ДЕНЬ РОЖДЕНИЯ

1.
Можно закрыть глаза и притвориться, что сегодня еще не наступило, длится вчерашний день и ей двадцать девять — на веки вечные.

Она открыла глаза. Часы показывали шесть часов и три минуты нового дня. Можно, конечно, опять закрыть глаза и притвориться. Но очень уж слышно, как движется день, мелкими шажками: тик-тик-так. Мелкими, точными и быстрыми. Тридцать лет натикало, сколько ни притворяйся.

Витя спал глубоким сном, лежа на спине. Рот чуть-чуть приоткрыт, выражение лица — детское. В такую рань Ира обычно не просыпалась. Выпростала руку из-под одеяла, пошевелила пальцами. Надо сделать маникюр. Надо сходить в парикмахерскую. Остричься, что ли, под ноль? Ей хотелось плакать. Осторожно выбралась из постели, Витю не потревожила.

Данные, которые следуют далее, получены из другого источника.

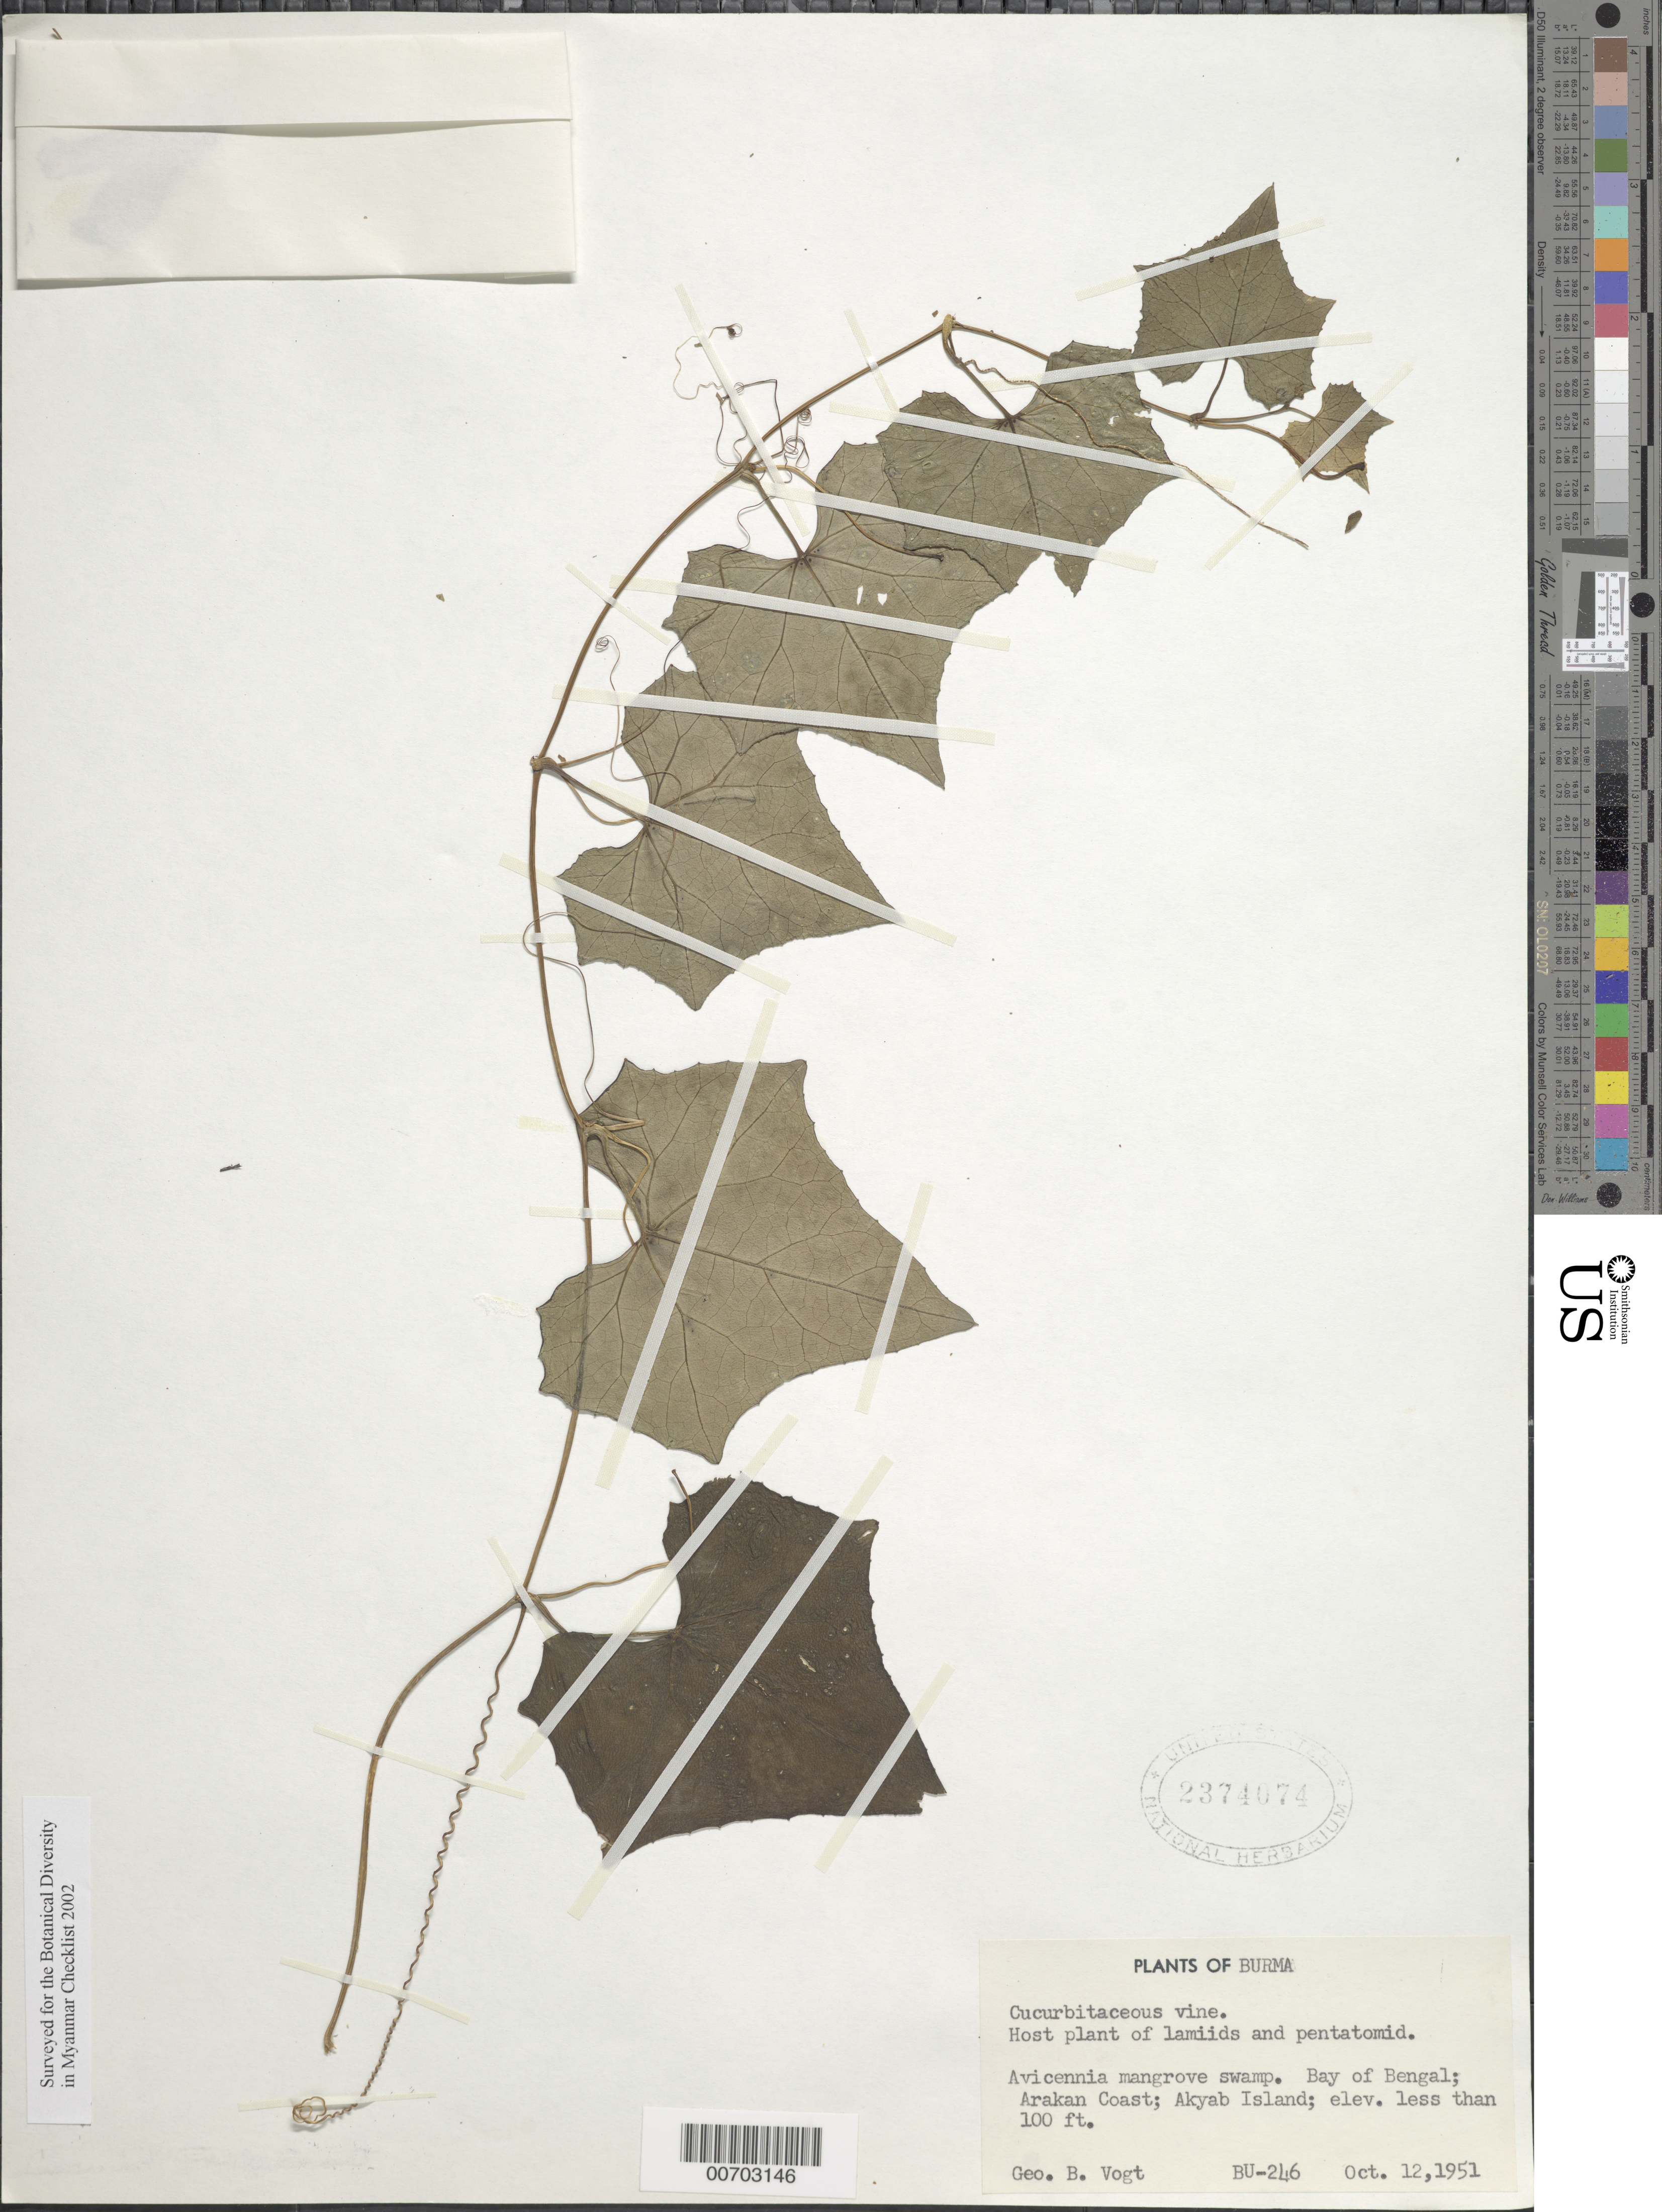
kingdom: Plantae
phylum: Tracheophyta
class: Magnoliopsida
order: Cucurbitales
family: Cucurbitaceae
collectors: G. Vogt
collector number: BU-246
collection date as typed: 12 Oct 1951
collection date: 1951-10-12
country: Myanmar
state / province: Arakan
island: Akyab I.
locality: Bay of Bengal, Arakan coast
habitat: Avicennia mangrove swamp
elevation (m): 30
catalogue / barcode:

Захватила со стула одежду, оделась в кухне. Посуда вся была перемыта, значит, Витя вчера на ночь глядя перемыл, она даже не слышала, то ли уже спала, то ли читала, то ли по телефону трепалась, то ли в интернете сидела. Она и не помнила вчерашний день. По-настоящему — не помнила. Вышла из кухни, заглянула в комнату. Витя посапывал. Большая рука лежала на темно-синей простыне, поблескивало на безымянном пальце обручальное кольцо.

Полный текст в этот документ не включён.